Exercise data =>
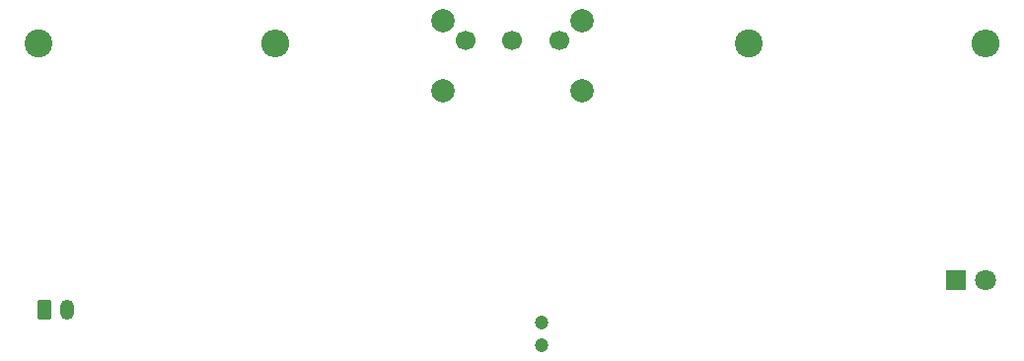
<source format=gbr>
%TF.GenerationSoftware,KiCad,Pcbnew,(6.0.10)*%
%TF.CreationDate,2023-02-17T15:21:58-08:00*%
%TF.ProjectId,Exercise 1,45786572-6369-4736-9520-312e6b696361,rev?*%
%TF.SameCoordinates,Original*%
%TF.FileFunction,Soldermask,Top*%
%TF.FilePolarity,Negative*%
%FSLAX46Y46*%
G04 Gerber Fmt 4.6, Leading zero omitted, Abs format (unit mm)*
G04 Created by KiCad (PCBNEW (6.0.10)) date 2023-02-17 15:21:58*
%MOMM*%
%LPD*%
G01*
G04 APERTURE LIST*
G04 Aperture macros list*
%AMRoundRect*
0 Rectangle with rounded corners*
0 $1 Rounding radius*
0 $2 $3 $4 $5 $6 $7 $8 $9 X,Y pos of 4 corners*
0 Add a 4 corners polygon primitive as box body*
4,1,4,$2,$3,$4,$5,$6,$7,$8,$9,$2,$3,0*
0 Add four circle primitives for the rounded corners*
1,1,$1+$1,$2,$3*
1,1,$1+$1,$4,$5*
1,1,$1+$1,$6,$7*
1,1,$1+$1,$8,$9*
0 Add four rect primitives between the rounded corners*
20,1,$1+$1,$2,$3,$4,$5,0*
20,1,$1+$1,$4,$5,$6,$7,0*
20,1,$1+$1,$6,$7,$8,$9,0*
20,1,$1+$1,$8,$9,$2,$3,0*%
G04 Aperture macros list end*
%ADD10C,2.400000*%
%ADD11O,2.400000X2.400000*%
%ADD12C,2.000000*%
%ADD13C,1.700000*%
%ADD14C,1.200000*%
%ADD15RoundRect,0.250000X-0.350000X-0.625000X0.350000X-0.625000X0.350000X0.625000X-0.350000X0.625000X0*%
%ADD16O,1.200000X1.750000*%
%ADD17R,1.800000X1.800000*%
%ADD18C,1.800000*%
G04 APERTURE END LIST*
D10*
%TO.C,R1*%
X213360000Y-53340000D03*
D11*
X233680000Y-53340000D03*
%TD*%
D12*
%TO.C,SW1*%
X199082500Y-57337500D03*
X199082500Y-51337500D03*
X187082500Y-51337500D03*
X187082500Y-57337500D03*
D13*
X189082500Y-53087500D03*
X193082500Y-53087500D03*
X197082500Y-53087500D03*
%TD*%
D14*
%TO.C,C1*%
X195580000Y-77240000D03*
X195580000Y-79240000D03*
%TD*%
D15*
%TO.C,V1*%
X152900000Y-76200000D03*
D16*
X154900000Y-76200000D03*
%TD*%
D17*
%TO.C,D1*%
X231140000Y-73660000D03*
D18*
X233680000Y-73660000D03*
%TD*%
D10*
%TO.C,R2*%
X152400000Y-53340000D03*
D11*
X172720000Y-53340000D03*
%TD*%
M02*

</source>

Exercise prompt => Skipping any images, write out all the data exactly.

Solution =>
<source format=gbr>
%TF.GenerationSoftware,KiCad,Pcbnew,(6.0.10)*%
%TF.CreationDate,2023-02-17T15:21:58-08:00*%
%TF.ProjectId,Exercise 1,45786572-6369-4736-9520-312e6b696361,rev?*%
%TF.SameCoordinates,Original*%
%TF.FileFunction,Soldermask,Top*%
%TF.FilePolarity,Negative*%
%FSLAX46Y46*%
G04 Gerber Fmt 4.6, Leading zero omitted, Abs format (unit mm)*
G04 Created by KiCad (PCBNEW (6.0.10)) date 2023-02-17 15:21:58*
%MOMM*%
%LPD*%
G01*
G04 APERTURE LIST*
G04 Aperture macros list*
%AMRoundRect*
0 Rectangle with rounded corners*
0 $1 Rounding radius*
0 $2 $3 $4 $5 $6 $7 $8 $9 X,Y pos of 4 corners*
0 Add a 4 corners polygon primitive as box body*
4,1,4,$2,$3,$4,$5,$6,$7,$8,$9,$2,$3,0*
0 Add four circle primitives for the rounded corners*
1,1,$1+$1,$2,$3*
1,1,$1+$1,$4,$5*
1,1,$1+$1,$6,$7*
1,1,$1+$1,$8,$9*
0 Add four rect primitives between the rounded corners*
20,1,$1+$1,$2,$3,$4,$5,0*
20,1,$1+$1,$4,$5,$6,$7,0*
20,1,$1+$1,$6,$7,$8,$9,0*
20,1,$1+$1,$8,$9,$2,$3,0*%
G04 Aperture macros list end*
%ADD10C,2.400000*%
%ADD11O,2.400000X2.400000*%
%ADD12C,2.000000*%
%ADD13C,1.700000*%
%ADD14C,1.200000*%
%ADD15RoundRect,0.250000X-0.350000X-0.625000X0.350000X-0.625000X0.350000X0.625000X-0.350000X0.625000X0*%
%ADD16O,1.200000X1.750000*%
%ADD17R,1.800000X1.800000*%
%ADD18C,1.800000*%
G04 APERTURE END LIST*
D10*
%TO.C,R1*%
X213360000Y-53340000D03*
D11*
X233680000Y-53340000D03*
%TD*%
D12*
%TO.C,SW1*%
X199082500Y-57337500D03*
X199082500Y-51337500D03*
X187082500Y-51337500D03*
X187082500Y-57337500D03*
D13*
X189082500Y-53087500D03*
X193082500Y-53087500D03*
X197082500Y-53087500D03*
%TD*%
D14*
%TO.C,C1*%
X195580000Y-77240000D03*
X195580000Y-79240000D03*
%TD*%
D15*
%TO.C,V1*%
X152900000Y-76200000D03*
D16*
X154900000Y-76200000D03*
%TD*%
D17*
%TO.C,D1*%
X231140000Y-73660000D03*
D18*
X233680000Y-73660000D03*
%TD*%
D10*
%TO.C,R2*%
X152400000Y-53340000D03*
D11*
X172720000Y-53340000D03*
%TD*%
M02*

</source>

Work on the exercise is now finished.